C’est un signe pour la famille. Les servants assurent le service pour les bénédictions où l’on boit à la prospérité des époux, en mémoire de…, avant que le rabbi ne bénisse Dieu en rendant grâce pour les époux. Tout cela avait failli être interrompu par le manque de vin. Les époux ne sont pas nommés : la portée du signe est générale. La ritualité humaine fonde le couple humain et la famille. Alors que les animaux sexués se contentent d’une danse nuptiale, une caractéristique du mariage humain est de se fonder sur un échange de paroles, devant témoins, et garanti par Dieu. Et, par le signe miraculeux, Jésus bénit le rite du mariage.
Ce miracle est un signe pour notre relation à Dieu.

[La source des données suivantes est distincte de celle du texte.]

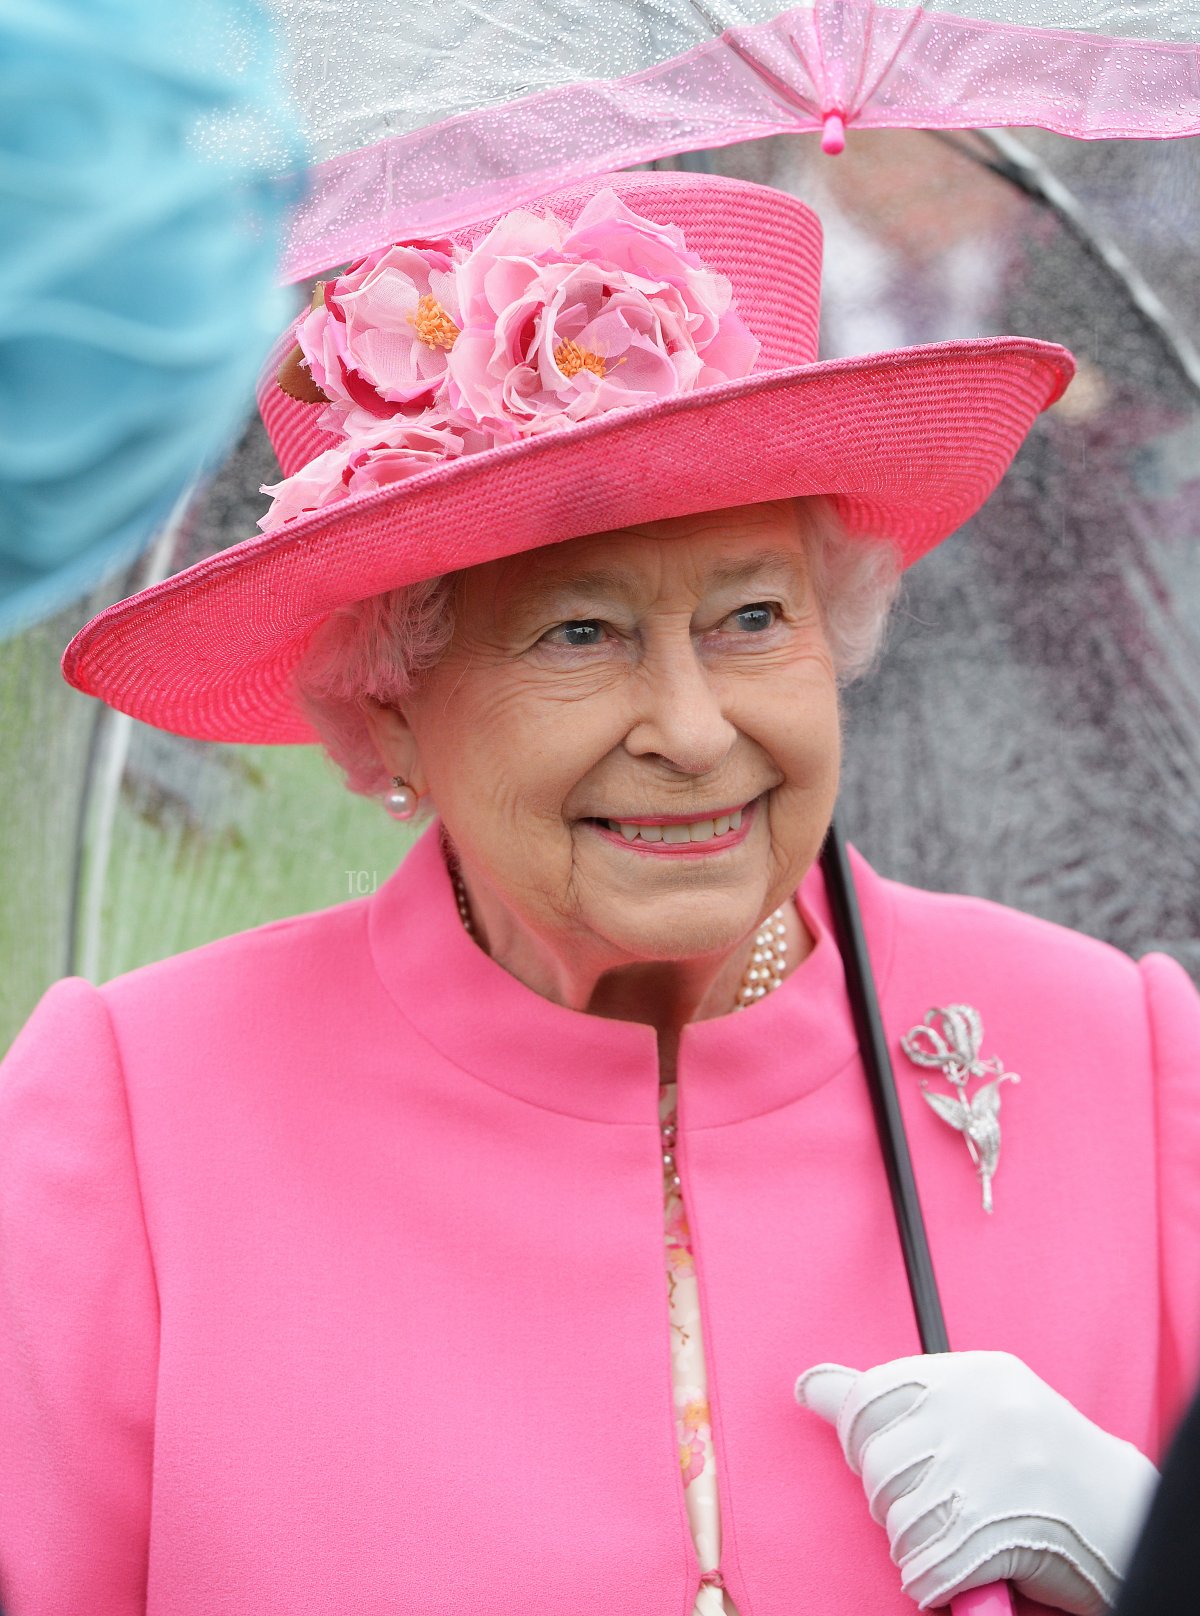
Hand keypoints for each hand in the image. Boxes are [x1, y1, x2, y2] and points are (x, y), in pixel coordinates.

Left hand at [795, 1351, 1157, 1613]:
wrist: (1120, 1514)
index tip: (884, 1455)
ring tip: (956, 1532)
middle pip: (877, 1465)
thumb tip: (808, 1385)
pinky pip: (921, 1569)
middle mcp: (981, 1413)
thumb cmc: (1033, 1457)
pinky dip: (932, 1583)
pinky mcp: (997, 1532)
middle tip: (936, 1502)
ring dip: (915, 1543)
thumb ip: (893, 1395)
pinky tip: (962, 1568)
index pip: (868, 1398)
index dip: (863, 1438)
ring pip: (895, 1520)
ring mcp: (992, 1471)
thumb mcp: (973, 1401)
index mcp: (972, 1374)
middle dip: (892, 1497)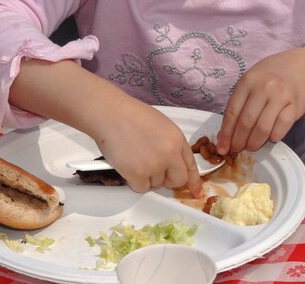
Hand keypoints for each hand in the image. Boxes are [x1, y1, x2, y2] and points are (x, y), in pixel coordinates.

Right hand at [86, 95, 203, 196]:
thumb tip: (170, 163)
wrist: (109, 113)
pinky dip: (133, 180)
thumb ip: (169, 144)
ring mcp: (154, 165)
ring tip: (132, 157)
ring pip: (156, 184)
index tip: (195, 191)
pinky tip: (126, 164)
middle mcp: (170, 153)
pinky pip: (141, 188)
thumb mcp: (159, 125)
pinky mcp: (138, 173)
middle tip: (152, 171)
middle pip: (178, 180)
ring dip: (145, 177)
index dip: (193, 180)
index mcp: (177, 139)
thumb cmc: (128, 115)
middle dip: (167, 179)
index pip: (191, 165)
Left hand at [216, 47, 304, 154]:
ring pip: (263, 127)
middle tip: (237, 149)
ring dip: (255, 142)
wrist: (298, 68)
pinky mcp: (295, 106)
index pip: (232, 112)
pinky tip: (269, 139)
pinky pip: (281, 127)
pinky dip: (273, 137)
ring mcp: (280, 97)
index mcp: (247, 82)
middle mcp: (263, 88)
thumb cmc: (267, 79)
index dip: (226, 133)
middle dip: (239, 140)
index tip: (222, 147)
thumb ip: (238, 105)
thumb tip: (225, 135)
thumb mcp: (249, 84)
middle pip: (246, 122)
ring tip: (250, 147)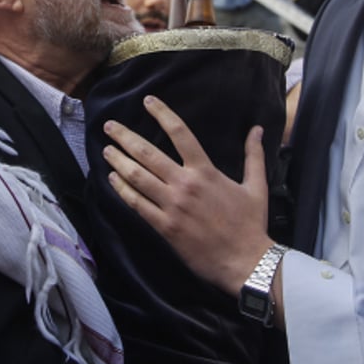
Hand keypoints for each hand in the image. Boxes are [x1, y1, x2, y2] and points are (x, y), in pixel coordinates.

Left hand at [102, 95, 274, 296]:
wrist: (246, 262)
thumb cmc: (251, 224)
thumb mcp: (257, 186)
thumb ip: (254, 155)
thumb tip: (258, 129)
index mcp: (205, 171)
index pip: (180, 133)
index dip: (162, 114)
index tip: (147, 101)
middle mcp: (185, 184)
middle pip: (148, 153)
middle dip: (125, 137)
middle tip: (109, 126)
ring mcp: (172, 206)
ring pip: (137, 177)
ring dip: (118, 161)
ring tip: (106, 150)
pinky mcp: (164, 227)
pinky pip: (137, 205)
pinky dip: (122, 190)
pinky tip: (112, 180)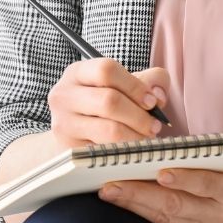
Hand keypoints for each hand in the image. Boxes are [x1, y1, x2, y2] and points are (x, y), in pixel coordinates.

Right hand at [47, 58, 170, 150]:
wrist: (71, 130)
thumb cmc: (101, 104)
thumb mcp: (120, 84)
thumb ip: (149, 80)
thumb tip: (158, 95)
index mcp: (77, 72)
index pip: (106, 70)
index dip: (135, 86)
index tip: (152, 101)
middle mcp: (64, 95)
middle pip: (109, 101)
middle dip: (139, 116)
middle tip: (154, 125)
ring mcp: (64, 123)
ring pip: (109, 130)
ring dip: (136, 136)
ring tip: (146, 137)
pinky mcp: (69, 148)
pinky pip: (105, 151)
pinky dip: (125, 151)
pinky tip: (131, 148)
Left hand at [99, 156, 222, 222]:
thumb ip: (204, 152)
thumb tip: (159, 143)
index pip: (208, 185)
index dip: (184, 179)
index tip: (159, 171)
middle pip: (178, 206)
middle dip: (141, 195)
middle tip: (111, 185)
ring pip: (168, 219)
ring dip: (135, 205)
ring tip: (109, 192)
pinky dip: (144, 212)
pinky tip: (124, 201)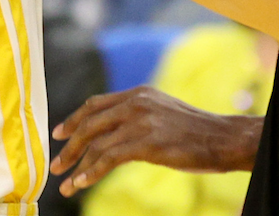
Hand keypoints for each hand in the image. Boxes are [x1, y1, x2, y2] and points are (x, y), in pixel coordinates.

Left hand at [49, 86, 259, 195]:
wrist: (222, 138)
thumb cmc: (195, 131)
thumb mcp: (162, 113)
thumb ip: (137, 116)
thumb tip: (112, 132)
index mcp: (139, 94)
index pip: (96, 104)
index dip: (73, 119)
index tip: (58, 134)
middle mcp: (137, 103)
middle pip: (90, 124)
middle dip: (69, 146)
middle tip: (56, 165)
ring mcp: (141, 122)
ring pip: (96, 145)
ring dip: (77, 166)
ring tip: (66, 184)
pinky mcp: (147, 143)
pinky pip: (109, 160)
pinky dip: (91, 173)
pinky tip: (81, 184)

Le miracle de l’eau changée en vin a lieu dans « six vasques de pierre destinées à la purification » (Jn 2, 6), c’est-à-dire à un rituel pharisien, une sorte de substitut aux rituels du Temple. Les vasques étaient vides, ce qui suggère que ce rituel était négligé. L’eau représente la Torah qui est à la fois le récit des hauts-faits de Dieu (Aggada) et la loi à mettre en pratique (halakha). Les tables de la loi étaient en pierre (Ex 34, 1). Le vin signifie la Torah messianique. Ces détails constituent un signe qui interpelle : va-t-on préférer la Torah de Moïse interprétée par le Sanhédrin (l’eau) ou accueillir la Torah messianique de Jésus (le vin) ? La loi indique le chemin de la Vie, mais le Messie sauve : il restaure en l’homme à la fois la connaissance et la force de marcher sur le chemin de la Vie. Il nous faut continuer de remplir les vasques de l’eau de l’obéissance à la loi, mais en accueillant Jésus comme Messie qui transforme cette eau en vin : la joie d’une vie en communion avec Dieu.
Enfin, ce miracle est un signe pour l’avenir. L’extraordinaire surabondance du vin annonce les derniers temps (Am 9, 13-14 ; Jl 4, 18) et la restauration universelle (Is 25, 6). Cette restauration, Pierre en parle dans son discours de Pentecôte (Ac 3, 20-21).